Which foods are good choices and high in protein? 

  • Lean cuts of meat and poultry
  • Fish and shellfish
  • Eggs
  • Beans and lentils
  • Nuts and seeds (contain more fat than protein but are still a great source of amino acids)

Check out the my breakfast recipe VEGETABLE EGG MUFFINS Give it a try tomorrow morning. It contains eggs which some people may say is the "perfect protein". You can even make these ahead of time to save time in prepping breakfast during those busy mornings. 


Fiber is very important to help stabilize your blood sugars to reduce cravings. The reason this is particularly important in menopause is because the risk of diabetes and heart disease increases afer menopause due to an accumulation of that annoying visceral fat in the abdomen. (Yes, I'm talking about the infamous "belly fat"!).

Also, did you know that certain fibers you eat actually feed your frindly gut microbes? Those microbes help you digest food and even make certain nutrients for you!

Which foods are high in fiber? Here are a few that you can add to y ou diet and increase to increase fiber intake: 

  • Vegetables (squash, peas, sweet potato, artichokes, collard greens, pumpkin, parsnips, Brussels sprouts, you get the idea, etc.)
  • Fruit (pears, avocados, blueberries, raspberries, blackberries, etc.)
  • Nuts (almonds, pistachios, macadamia, hazelnuts, pecans, Brazil nuts, walnuts, dried coconut, etc.)
  • Seeds (sesame, sunflower, pumpkin, chia, flax, etc.)
  • Grains (inlcluding gluten free oats, quinoa, wild rice, etc.)
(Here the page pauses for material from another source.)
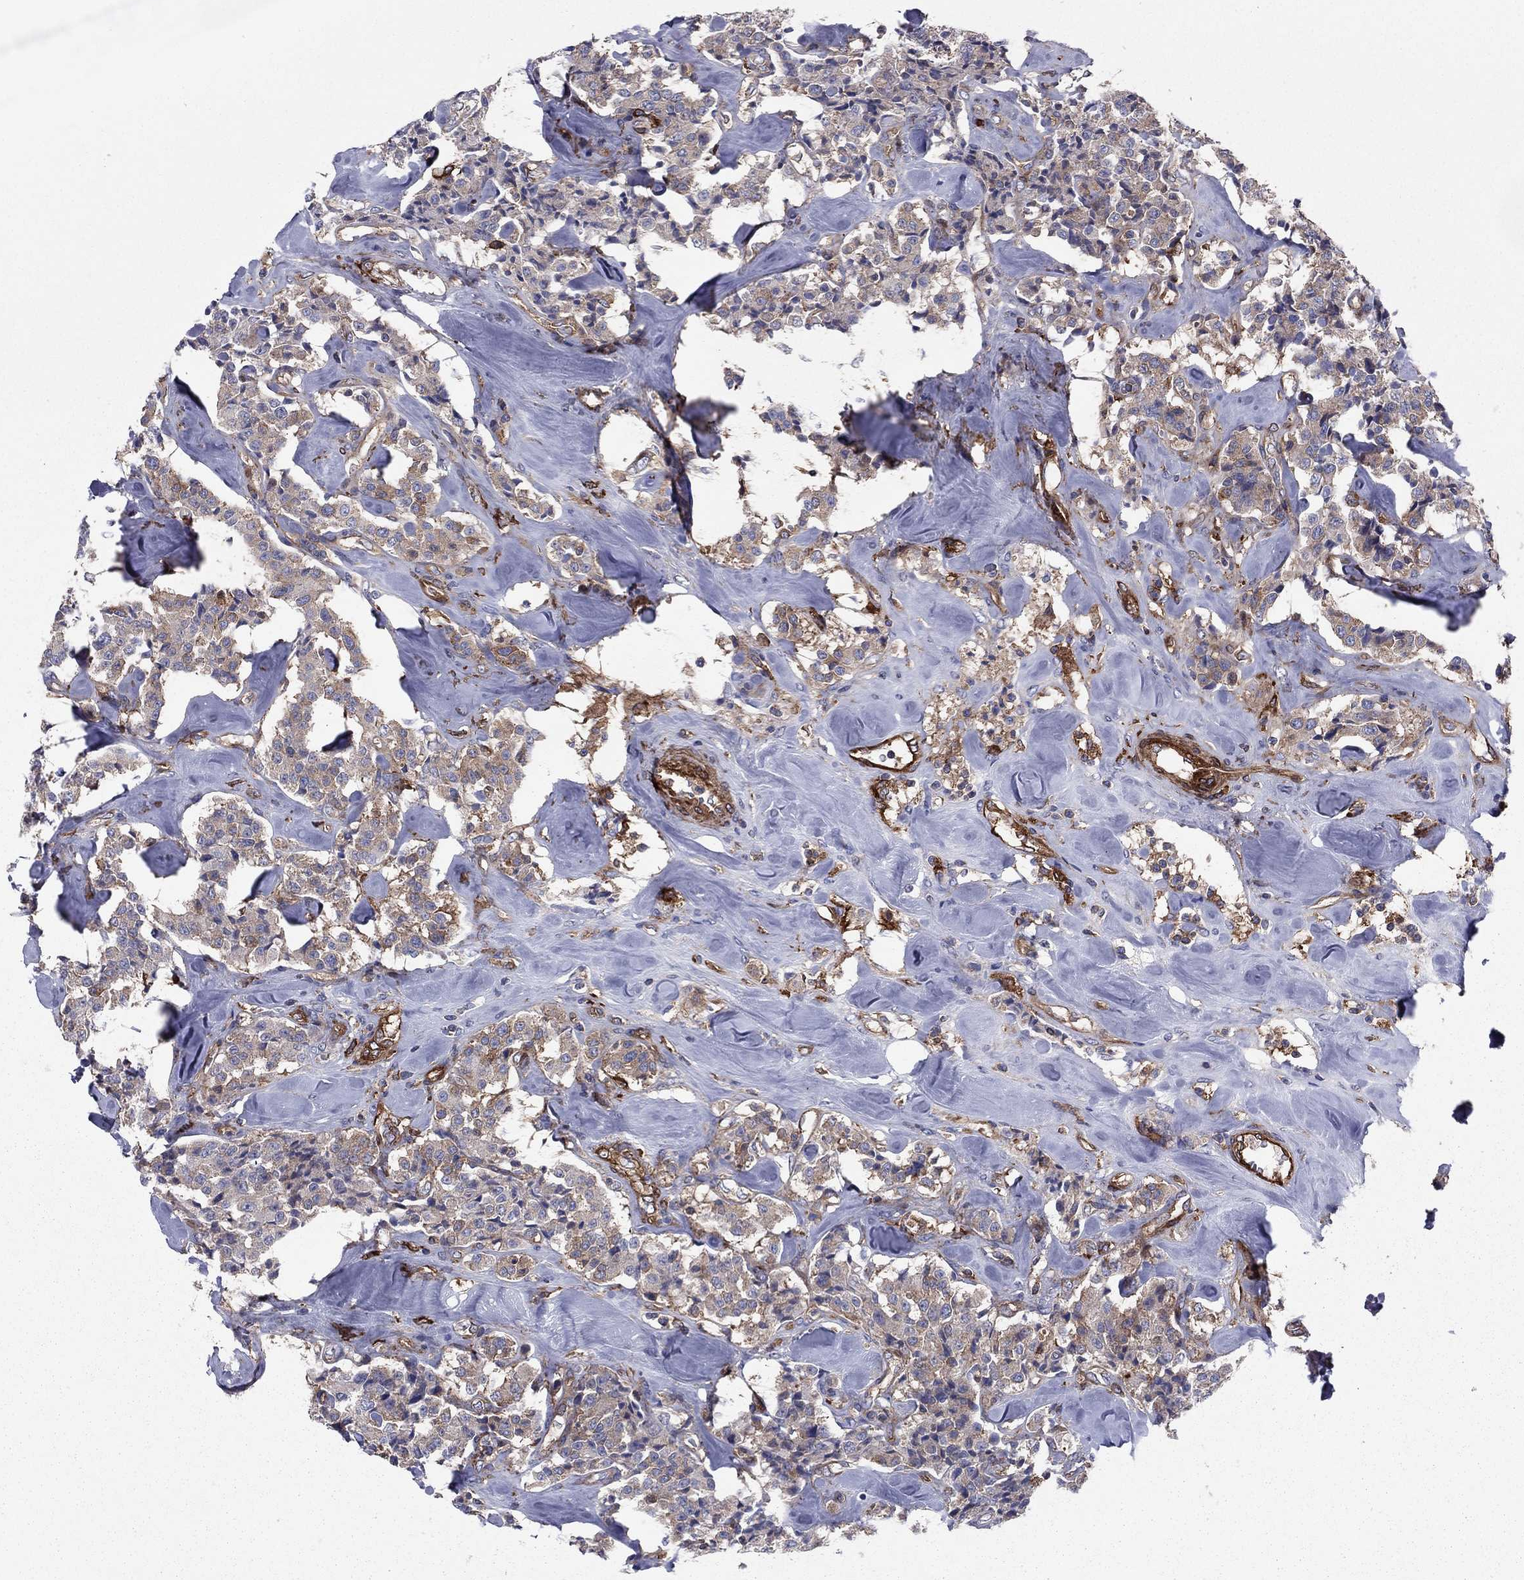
{"staining": {"intensity": "weak", "quantity": "25%-75%", "location": "cytoplasmic/membranous"}, "tissue": "carcinoid", "cell_type": "Tumor cells", "image_type": "cancer", "snomed": [{"axis": "morphology", "description": "Carcinoid, malignant, NOS"}, {"axis": "topography", "description": "Pancreas"}], "caption": "Carcinoid (malignant) tissue shows weak cytoplasmic/membranous staining in approximately 25%-75% of tumor cells, visualized by immunohistochemistry.", "gene": "EHBP1L1", "patient": {"sex": "male", "age": 41}}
Plus you get some bonus points if you include some of your daily fiber intake from flax. Flax not only contains fiber but it is also a source of protein and great source of omega-3 fatty acids. Flax has been shown to help reduce both hot flashes and the risk of breast cancer.  So...WIN-WIN!

So bottom line, the most "optimal" foods for breakfast during menopause are ones that give you both proteain and fiber.